:: WHAT THE TASK REQUIRES ::
Copy out every line from the start of the rows up to and including the line containing "In gestickten Kleidern wird s", changing nothing.

Transcribed page text
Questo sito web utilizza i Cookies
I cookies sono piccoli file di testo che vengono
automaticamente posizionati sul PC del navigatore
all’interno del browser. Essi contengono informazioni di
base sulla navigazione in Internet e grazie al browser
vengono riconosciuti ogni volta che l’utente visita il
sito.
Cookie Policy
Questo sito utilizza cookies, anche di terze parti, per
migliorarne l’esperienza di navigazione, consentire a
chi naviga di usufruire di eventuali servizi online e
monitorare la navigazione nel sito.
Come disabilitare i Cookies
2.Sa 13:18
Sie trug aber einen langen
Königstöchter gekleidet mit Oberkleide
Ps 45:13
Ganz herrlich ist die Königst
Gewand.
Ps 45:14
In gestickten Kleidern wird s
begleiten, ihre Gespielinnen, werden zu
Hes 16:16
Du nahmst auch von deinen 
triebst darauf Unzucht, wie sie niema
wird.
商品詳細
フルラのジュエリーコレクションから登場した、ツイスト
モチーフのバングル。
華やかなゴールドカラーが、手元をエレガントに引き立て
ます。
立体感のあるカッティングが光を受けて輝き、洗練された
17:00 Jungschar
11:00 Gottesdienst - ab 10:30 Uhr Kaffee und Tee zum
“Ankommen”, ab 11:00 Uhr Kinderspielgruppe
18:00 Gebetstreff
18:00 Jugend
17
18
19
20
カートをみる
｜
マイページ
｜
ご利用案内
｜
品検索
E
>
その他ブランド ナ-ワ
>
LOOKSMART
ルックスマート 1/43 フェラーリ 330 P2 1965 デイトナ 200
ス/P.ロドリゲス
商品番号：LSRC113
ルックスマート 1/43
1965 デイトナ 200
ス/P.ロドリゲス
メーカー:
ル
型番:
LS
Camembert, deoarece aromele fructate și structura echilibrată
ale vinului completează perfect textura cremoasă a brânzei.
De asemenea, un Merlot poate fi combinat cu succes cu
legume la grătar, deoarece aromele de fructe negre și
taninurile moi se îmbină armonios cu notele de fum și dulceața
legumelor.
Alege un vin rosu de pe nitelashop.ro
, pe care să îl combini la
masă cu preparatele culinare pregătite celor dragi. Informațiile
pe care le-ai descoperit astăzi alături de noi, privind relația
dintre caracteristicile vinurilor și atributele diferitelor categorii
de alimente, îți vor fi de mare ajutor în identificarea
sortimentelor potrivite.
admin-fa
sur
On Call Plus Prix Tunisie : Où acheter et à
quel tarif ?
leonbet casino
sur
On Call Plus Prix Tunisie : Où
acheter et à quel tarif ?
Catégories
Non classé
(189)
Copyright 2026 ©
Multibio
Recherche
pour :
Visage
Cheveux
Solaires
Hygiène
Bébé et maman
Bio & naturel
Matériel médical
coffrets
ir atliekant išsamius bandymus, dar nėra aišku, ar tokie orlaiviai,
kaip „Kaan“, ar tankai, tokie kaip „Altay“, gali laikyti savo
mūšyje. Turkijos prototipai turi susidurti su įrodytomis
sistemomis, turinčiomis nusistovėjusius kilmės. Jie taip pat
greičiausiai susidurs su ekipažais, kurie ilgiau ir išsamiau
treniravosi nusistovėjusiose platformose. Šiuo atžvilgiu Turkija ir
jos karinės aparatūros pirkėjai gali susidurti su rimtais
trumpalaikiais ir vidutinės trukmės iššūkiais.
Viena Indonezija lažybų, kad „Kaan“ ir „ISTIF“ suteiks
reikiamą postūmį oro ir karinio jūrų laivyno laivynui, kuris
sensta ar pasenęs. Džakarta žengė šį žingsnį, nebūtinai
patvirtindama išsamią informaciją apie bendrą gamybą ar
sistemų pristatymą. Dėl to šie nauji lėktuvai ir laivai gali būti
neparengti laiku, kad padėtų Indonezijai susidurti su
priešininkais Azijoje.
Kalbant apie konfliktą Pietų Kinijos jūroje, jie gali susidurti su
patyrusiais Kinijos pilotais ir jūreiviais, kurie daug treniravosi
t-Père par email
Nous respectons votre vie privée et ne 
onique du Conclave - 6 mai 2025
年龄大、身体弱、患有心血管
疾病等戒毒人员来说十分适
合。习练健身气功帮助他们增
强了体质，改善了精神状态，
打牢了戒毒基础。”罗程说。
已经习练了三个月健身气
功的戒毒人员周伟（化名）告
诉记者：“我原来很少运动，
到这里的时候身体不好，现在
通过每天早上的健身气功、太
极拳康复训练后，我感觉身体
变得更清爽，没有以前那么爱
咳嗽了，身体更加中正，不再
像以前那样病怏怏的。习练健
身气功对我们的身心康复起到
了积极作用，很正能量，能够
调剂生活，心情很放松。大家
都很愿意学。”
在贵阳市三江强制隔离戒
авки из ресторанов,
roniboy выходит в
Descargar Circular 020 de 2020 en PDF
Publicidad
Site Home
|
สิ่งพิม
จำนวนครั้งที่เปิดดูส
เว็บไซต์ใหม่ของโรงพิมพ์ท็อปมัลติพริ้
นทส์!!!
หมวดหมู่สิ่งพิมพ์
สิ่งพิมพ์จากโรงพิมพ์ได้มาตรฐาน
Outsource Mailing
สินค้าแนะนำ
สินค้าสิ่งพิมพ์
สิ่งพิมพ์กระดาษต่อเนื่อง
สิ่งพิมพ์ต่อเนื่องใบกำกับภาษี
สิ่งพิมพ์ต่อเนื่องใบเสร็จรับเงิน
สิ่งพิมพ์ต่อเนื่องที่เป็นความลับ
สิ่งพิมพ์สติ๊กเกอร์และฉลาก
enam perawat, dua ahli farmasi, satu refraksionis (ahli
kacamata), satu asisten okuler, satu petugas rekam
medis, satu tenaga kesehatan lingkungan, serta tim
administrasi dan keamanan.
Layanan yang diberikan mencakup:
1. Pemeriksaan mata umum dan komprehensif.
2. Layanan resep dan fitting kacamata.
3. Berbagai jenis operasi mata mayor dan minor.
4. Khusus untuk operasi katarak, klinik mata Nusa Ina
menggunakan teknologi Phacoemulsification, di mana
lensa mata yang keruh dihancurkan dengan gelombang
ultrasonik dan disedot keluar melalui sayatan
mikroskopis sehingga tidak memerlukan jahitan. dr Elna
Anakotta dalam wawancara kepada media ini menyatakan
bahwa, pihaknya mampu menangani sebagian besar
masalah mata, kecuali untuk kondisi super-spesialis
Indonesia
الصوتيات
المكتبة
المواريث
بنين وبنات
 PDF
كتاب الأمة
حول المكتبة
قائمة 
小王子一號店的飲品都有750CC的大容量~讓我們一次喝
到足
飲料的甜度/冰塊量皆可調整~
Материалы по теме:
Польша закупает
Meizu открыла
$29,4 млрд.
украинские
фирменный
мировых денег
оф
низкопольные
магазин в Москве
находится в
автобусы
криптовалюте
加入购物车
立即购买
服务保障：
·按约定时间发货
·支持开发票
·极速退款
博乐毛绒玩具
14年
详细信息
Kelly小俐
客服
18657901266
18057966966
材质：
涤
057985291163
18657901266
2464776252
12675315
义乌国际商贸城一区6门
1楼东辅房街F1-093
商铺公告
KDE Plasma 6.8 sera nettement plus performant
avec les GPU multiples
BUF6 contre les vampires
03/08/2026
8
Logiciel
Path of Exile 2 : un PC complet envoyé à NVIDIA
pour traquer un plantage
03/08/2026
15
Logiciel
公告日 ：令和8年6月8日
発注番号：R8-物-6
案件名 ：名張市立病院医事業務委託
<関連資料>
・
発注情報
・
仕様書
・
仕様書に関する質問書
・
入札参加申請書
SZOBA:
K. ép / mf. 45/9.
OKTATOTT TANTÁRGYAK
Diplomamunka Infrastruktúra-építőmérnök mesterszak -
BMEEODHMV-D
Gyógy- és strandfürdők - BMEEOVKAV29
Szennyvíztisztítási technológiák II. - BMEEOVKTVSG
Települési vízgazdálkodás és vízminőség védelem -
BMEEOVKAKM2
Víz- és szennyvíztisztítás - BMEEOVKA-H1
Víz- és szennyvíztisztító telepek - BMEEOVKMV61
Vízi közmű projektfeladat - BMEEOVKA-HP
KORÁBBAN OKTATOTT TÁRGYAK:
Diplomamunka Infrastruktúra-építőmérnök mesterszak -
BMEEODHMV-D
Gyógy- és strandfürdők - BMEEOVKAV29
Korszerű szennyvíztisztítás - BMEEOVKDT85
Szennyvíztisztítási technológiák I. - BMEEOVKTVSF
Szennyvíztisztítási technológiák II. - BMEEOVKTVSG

:: TASK ANSWER ::
Questo sito web utilizza i Cookies
I cookies sono piccoli file di testo che vengono
automaticamente posizionati sul PC del navigatore
all’interno del browser. Essi contengono informazioni di
base sulla navigazione in Internet e grazie al browser
vengono riconosciuti ogni volta che l’utente visita il
sito.
Cookie Policy
Questo sito utilizza cookies, anche di terze parti, per
migliorarne l’esperienza di navigazione, consentire a
chi naviga di usufruire di eventuali servizi online e
monitorare la navigazione nel sito.
Come disabilitare i Cookies
2.Sa 13:18
Sie trug aber einen langen
Königstöchter gekleidet mit Oberkleide
Ps 45:13
Ganz herrlich ist die Königst
Gewand.
Ps 45:14
In gestickten Kleidern wird s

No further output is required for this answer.